A 17-year-old male with Treacher Collins syndrome presents for mandibular and maxillary osteotomies.
Airway examination shows a Mallampati class 4 airway, large tongue, and free range of neck motion.
Treacher Collins syndrome is characterized by poorly developed supraorbital ridges, ophthalmic abnormalities, aplastic or hypoplastic zygomas, ear deformities, hearing loss, cleft lip or palate, macrostomia, malocclusion of the teeth, maxillary hypoplasia (narrowing of nasal passages, resulting in choanal stenosis or atresia), mandibular hypoplasia (tongue base is retropositioned, thereby obstructing oropharyngeal and hypopharyngeal spaces), and midface hypoplasia.
From birth, the adequacy of the airway is of primary concern. Repeated imaging may be needed prior to reconstructive procedures.
The degree of airway obstruction is related to the degree of maxillary and mandibular hypoplasia, choanal atresia, and glossoptosis. A narrow airway due to pharyngeal hypoplasia may cause respiratory distress and necessitate a tracheostomy. Tracheostomy may be required during infancy for those at highest risk for obstructive sleep apnea (OSA). Mandibular distraction procedures can be used to relieve airway obstruction and facilitate tracheal decannulation.
Limited oropharyngeal and hypopharyngeal space may lead to OSA, pulmonary hypertension, and in severe cases, cor pulmonale.
Aside from cleft lip and palate repair, the timing of the major reconstruction typically occurs during childhood or adolescence when the cranioorbital zygomatic bony development is nearly complete.
Give an antisialagogue for airway preparation.
Mask ventilation is difficult.
Direct laryngoscopy and tracheal intubation may be extremely difficult or impossible secondary to severe mandibular hypoplasia, a small mouth, and a narrow airway.
Adequacy of mask ventilation should be determined. At this point, the airway can be visualized or managed with a variety of airway tools, with laryngeal mask anesthesia often being the only way to provide positive pressure ventilation prior to intubation.

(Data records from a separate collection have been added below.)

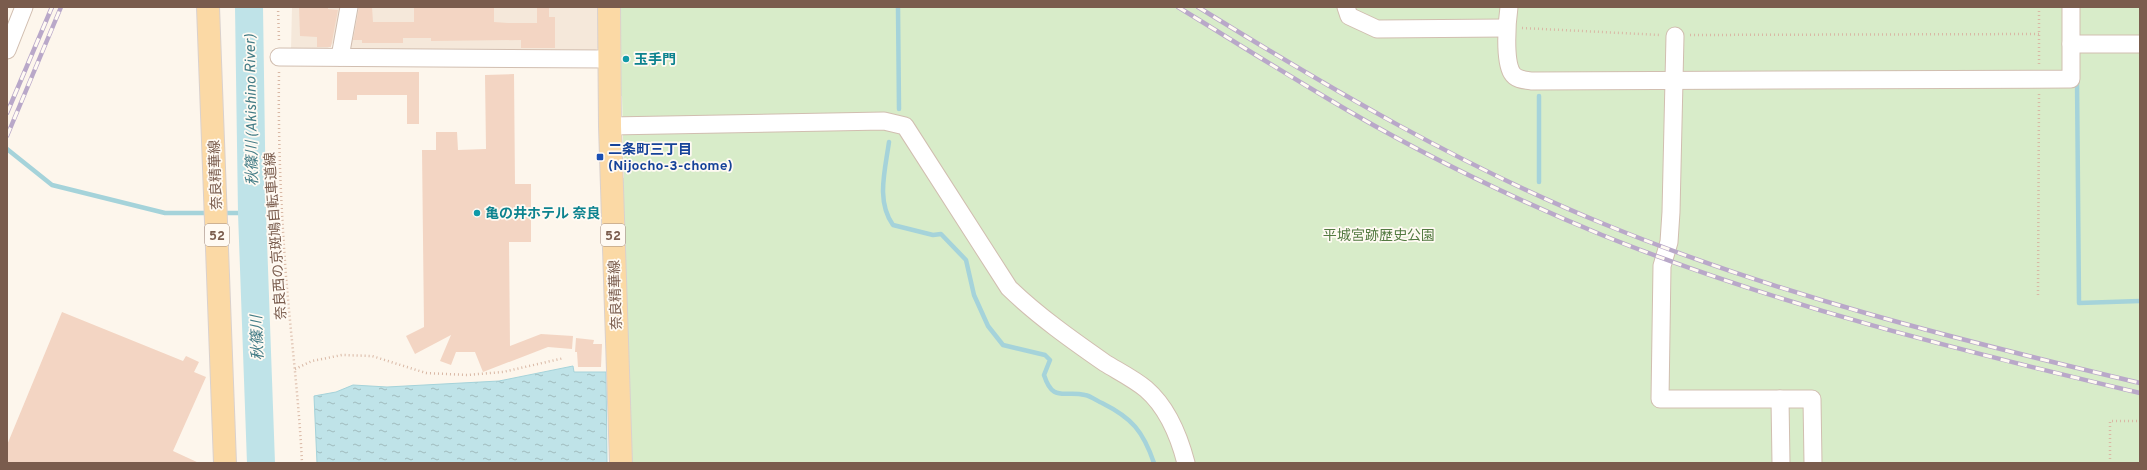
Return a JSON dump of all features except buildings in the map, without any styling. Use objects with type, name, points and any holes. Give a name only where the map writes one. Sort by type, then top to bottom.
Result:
[{"type":"main road","name":"奈良精華線","points":[[208,7],[225,463]]},
{"type":"main road","name":"奈良精華線","points":[[609,7],[610,126],[621,463]]},
{"type":"street","points":[[7,50],[12,26],[24,7]]},
{"type":"street","points":[[340,57],[349,7]]},
{"type":"street","points":[[1346,7],[1348,16],[1377,29],[1506,28]]},
{"type":"street","points":[[1510,7],[1506,28],[1508,60],[1512,73],[1520,79],[1532,81],[1675,79],[2071,79],[2071,7]]},
{"type":"street","points":[[1675,36],[1675,79],[1669,242],[1662,266],[1660,399],[1812,399],[1813,463]]},
{"type":"street","points":[[2071,44],[2140,44]]},
{"type":"street","points":[[279,57],[610,59]]},
{"type":"street","points":[[610,126],[884,122],[905,126],[1009,288],[1029,307],[1104,362],[1146,389],[1166,413],[1179,437],[1186,463]]},
{"type":"street","points":[[1780,399],[1781,463]]},
{"type":"path","name":"奈良西の京斑鳩自転車道線","points":[[278,7],[279,135],[286,275],[302,463]]},
{"type":"path","points":[[2038,295],[2039,7]]},
{"type":"path","points":[[1506,28],[1675,36],[2039,34]]},
{"type":"path","points":[[295,369],[312,361],[342,355],[372,356],[426,373],[467,376],[503,372],[564,358]]},
{"type":"path","points":[[2110,463],[2110,421],[2140,421]]},
{"type":"shaded area","points":[[292,7],[340,7],[334,42],[328,48],[291,50]]},
{"type":"shaded area","points":[[351,7],[598,7],[598,48],[594,51],[352,49],[346,41]]},
{"type":"green space","name":"平城宮跡歴史公園","points":[[617,7],[2140,7],[2140,463],[631,463],[619,178],[624,178],[622,96],[617,96]]},
{"type":"water","points":[[573,366],[574,372],[606,372],[607,463],[317,463],[314,396],[336,392],[353,385],[387,387],[499,381]]},
{"type":"waterway","name":"秋篠川","points":[[249,7],[252,213],[261,463]]},
{"type":"waterway","points":[[898,7],[899,109]]},
{"type":"waterway","points":[[2077,78],[2079,303],[2140,301]]},
{"type":"waterway","points":[[1539,96],[1539,182]]},
{"type":"waterway","points":[[889,142],[884,175],[883,196],[888,216],[893,225],[933,235],[941,234],[966,260],[974,295],[988,326],[1003,345],[1045,355],[1050,360],[1044,375],[1047,384],[1055,392],[1060,394],[1078,394],[1092,397],[1129,420],[1141,434],[1154,463]]},
{"type":"waterway","points":[[7,149],[52,185],[165,213],[209,213]]},
{"type":"waterway","points":[[221,213],[252,213]]},
{"type":"railway","points":[[7,113],[52,7]]},
{"type":"railway","points":[[7,136],[61,7]]},
{"type":"railway","points":[[1178,7],[1358,117],[1426,154],[1496,188],[1602,235],[1734,283],[1868,324],[1936,343],[2140,393]]},
{"type":"railway","points":[[1198,7],[1346,96],[1396,124],[1499,177],[1604,224],[1735,273],[1869,314],[1936,333],[2140,383]]},
{"type":"place","name":"玉手門","points":[[626,59]]},
{"type":"place","name":"二条町三丁目 (Nijocho-3-chome)","points":[[600,157]]},
{"type":"place","name":"亀の井ホテル 奈良","points":[[477,213]]},
{"type":"water label","name":"秋篠川 (Akishino River)","points":[[251,110]]}]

Use awake or sedated fiberoptic intubation if possible.
Fiberoptic nasal intubation may be impossible due to choanal stenosis or atresia.
If oral intubation is not desirable because of the nature of the surgery, tracheostomy may be required. Tracheostomy may be difficult if the patient has had a previous tracheostomy.
Blood loss may be important during craniofacial reconstructive surgery and requires invasive monitoring of hemodynamic parameters (arterial line with or without a central venous pressure catheter), estimation of blood loss, arterial blood gas, and electrolyte analysis.
Consider giving steroids to reduce airway swelling.
Avoid excessive opioids to minimize risk of postoperative respiratory depression.
Postoperative care often requires transfer of an intubated patient to the intensive care unit. In preparation for extubation, airway devices and staff support should be available in case the patient requires reintubation.